The ideal acellular red cell substitute would not require crossmatching or blood typing, could be stored preferably at room temperature for a long period, would have a reasonable intravascular life span and thereafter be excreted promptly, and would be free of toxicity or disease transmission. Two approaches have been used: perfluorocarbons, compounds in which oxygen is highly soluble, and free hemoglobin solutions using either human or animal hemoglobin [161]. Hemoglobin chemically binds oxygen, whereas perfluorocarbons have a carbon backbone with fluorine substitutions that have solubility for oxygen 20 times greater than water. The physiologic benefit of this high solubility for oxygen has been demonstrated dramatically by the survival of mice completely immersed in a solution of well‐oxygenated perfluorocarbons.

Hemoglobin can be prepared in solution by lysis of red cells. If the remaining cell stroma is removed, the stroma‐free hemoglobin is nonantigenic. However, stroma‐free hemoglobin in solution has a short intravascular life span and has a low P50 (the point at which 50% is saturated). Thus, research has focused on modifying the structure of the hemoglobin molecule (cross‐linking or polymerization) or binding hemoglobin to other molecules to overcome these two problems [161]. Outdated human red cells, bovine hemoglobulin, and recombinant DNA‐produced hemoglobin have been used as sources of hemoglobin. The potential difficulties with hemoglobin‐based oxygen carriers are rapid clearance of the hemoglobin, hypertensive effects, change in the oxygen dissociation curve, hemoglobin metabolites, immunogenicity, and bacterial sepsis [161].

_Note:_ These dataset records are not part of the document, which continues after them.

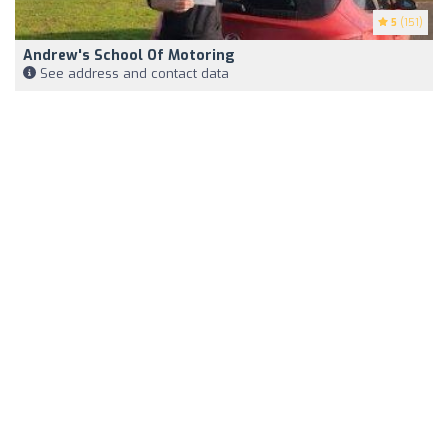
5
(151)
Andrew's School Of Motoring
See address and contact data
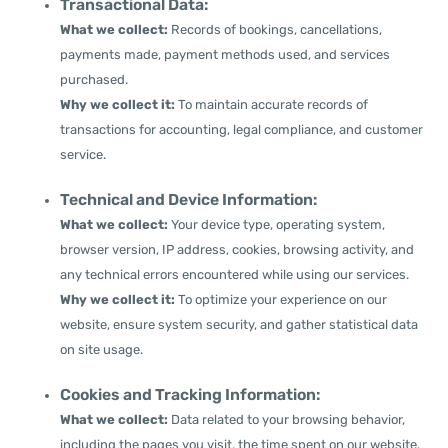
Transactional Data:
What we collect:
Records of bookings, cancellations,
payments made, payment methods used, and services
purchased.
Why we collect it:
To maintain accurate records of
transactions for accounting, legal compliance, and customer
service.
Technical and Device Information:
What we collect:
Your device type, operating system,
browser version, IP address, cookies, browsing activity, and
any technical errors encountered while using our services.
Why we collect it:
To optimize your experience on our
website, ensure system security, and gather statistical data
on site usage.
Cookies and Tracking Information:
What we collect:
Data related to your browsing behavior,
including the pages you visit, the time spent on our website,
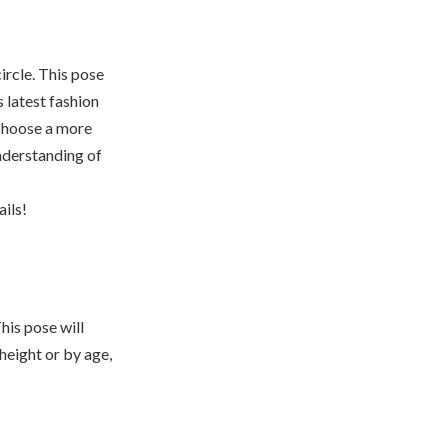
ircle. This pose
s latest fashion
 choose a more
nderstanding of
ils!
his pose will
height or by age,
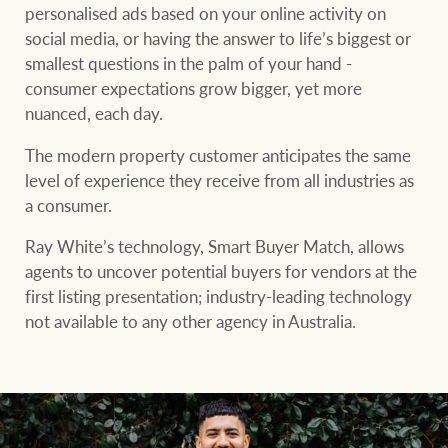
community initiatives
Projects
personalised ads based on your online activity on
social media, or having the answer to life’s biggest or
Our partners and
smallest questions in the palm of your hand -
businesses
consumer expectations grow bigger, yet more
Property Management
nuanced, each day.
The modern property customer anticipates the same
BROWSE
TERMS
level of experience they receive from all industries as
Ray White New Zealand
a consumer.
About us
Legal information
Ray White’s technology, Smart Buyer Match, allows
Ray White Valuations
Franchisor privacy
Join the family
agents to uncover potential buyers for vendors at the
policy
first listing presentation; industry-leading technology
Here for your
not available to any other agency in Australia.
Collection notice for
property journey
RW Capital
privacy purposes and
consent
Sell your property
White & Partners
Anti-money laundering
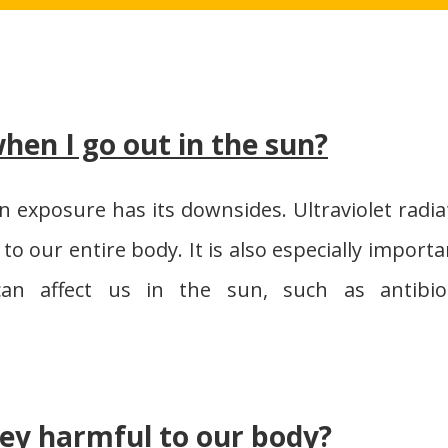
hen I go out in the sun?
un exposure has its downsides. Ultraviolet radia
 to our entire body. It is also especially importa
an affect us in the sun, such as antibiot
ey harmful to our body?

Five products are or have undergone clinical trials: Polyheme (Northfield Laboratories, Evanston, IL, USA), HemAssist (Baxter Healthcare Corporation, Round Lake, IL, USA), Hemopure (Biopure Corporation, Cambridge, MA, USA), Hemolink (Hemosol, Mississauga, ON, Canada), and Sanguinate (Prolong Pharmaceuticals, LLC, South Plainfield, NJ, USA) [162, 163].

Development of HemAssist has been discontinued after randomized trials demonstrated safety problems [164, 165]. Hemopure was used successfully in a patient with severe autoimmune hemolytic anemia [166] and in a patient with sickle cell disease with acute chest syndrome who refused blood transfusion [167]. However, clinical trials of these products have come to a stop [168, 169]. Currently, the FDA has approved expanded access study for Hemopure (compassionate use) for patients with life‐threatening anemia when a transfusion is not an option [170, 171].

In a careful study, 8 patients with severe anemia (hemoglobin levels of 1.2–4.5 g/dL) who refused a blood transfusion received the perfluorocarbon product and were compared with 15 patients who did not [172]. The amount of oxygen delivered by the perfluorocarbon was not clinically significant, and the patients did not benefit. The major observation in this study was the ability of all the patients to tolerate remarkably low hemoglobin levels and the lack of the need for increased arterial oxygen content in the 15 control patients who had hemoglobin levels of approximately 7 g/dL. Fluosol products are not available, nor are they undergoing clinical trial.